Multi-objective optimization of a residential air source heat pump with small-diameter tubes using genetic algorithms

• A comprehensive design optimization of an ASHP using multi-objective genetic algorithms.
• Focus on using small diameter (3–5 mm) tubes in the heat exchangers.
• Results are presented for R-410A and R-32.
• Optimum HX designs show a potential of cost and charge reduction of 44% and 33%, respectively.

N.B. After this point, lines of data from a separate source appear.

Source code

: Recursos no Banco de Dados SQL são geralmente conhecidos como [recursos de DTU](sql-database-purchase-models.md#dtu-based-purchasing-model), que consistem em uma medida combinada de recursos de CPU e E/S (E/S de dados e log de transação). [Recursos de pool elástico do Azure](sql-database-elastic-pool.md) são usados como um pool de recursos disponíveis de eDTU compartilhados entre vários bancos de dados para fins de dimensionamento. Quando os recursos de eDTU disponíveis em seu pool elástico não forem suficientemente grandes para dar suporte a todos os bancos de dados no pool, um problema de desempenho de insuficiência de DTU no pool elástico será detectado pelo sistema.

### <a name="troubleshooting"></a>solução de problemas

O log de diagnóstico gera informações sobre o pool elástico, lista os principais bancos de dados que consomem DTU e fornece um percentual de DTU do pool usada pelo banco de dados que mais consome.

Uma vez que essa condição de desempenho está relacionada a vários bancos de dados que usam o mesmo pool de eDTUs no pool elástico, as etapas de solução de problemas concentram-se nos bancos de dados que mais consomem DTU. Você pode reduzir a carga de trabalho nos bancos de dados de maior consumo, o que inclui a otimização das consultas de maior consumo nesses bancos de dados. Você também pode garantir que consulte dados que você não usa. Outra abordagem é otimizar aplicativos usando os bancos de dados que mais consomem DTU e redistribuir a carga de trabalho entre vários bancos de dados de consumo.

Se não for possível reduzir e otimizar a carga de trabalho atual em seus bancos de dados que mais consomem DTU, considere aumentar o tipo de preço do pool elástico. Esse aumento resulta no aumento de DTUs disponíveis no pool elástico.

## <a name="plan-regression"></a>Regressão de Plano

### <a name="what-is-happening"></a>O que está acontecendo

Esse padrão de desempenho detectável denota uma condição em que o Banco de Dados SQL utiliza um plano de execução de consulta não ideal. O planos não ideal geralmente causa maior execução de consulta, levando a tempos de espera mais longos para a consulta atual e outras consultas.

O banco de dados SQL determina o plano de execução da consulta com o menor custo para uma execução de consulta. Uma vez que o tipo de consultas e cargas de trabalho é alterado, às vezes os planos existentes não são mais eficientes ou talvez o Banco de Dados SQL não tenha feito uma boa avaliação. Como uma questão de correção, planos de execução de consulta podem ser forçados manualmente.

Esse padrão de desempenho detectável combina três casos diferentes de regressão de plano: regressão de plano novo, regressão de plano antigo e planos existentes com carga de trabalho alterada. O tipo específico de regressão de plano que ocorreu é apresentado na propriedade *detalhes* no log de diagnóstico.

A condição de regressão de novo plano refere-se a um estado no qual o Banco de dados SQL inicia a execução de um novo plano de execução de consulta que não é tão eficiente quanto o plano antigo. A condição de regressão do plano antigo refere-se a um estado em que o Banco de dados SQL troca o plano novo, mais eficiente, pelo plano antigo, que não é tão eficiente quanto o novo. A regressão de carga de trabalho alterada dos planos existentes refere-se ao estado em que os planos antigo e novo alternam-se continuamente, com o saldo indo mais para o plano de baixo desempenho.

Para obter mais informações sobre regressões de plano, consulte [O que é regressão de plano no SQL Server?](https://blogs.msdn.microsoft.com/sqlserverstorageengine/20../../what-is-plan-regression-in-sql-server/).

Heat exchangers are key components in refrigeration and air conditioning systems. Significant research is being devoted to reduce the size, weight and cost of the heat exchangers while maintaining the same, if not better, system performance. This helps reduce the system refrigerant charge and negative environmental impacts. This work presents an optimization of an air source heat pump (ASHP) using multi-objective genetic algorithms, specifically focusing on the use of small diameter tubes in the heat exchangers. The objective is to minimize the heat exchangers' cost while maximizing the system performance. The goal is to find the potential material savings and cost reduction when using tube diameters between 3 mm and 5 mm in the heat exchangers. We show and discuss the results for R-410A, and the lower GWP R-32. The system utilizing the improved heat exchanger designs showed a cost reduction of 44%, and 47% in comparison to the baseline R-410A, and R-32 systems, respectively. Improvements in the system's COP are around 17%, and 15% for R-410A, and R-32, respectively. The system charge can be decreased to 33% for both refrigerants.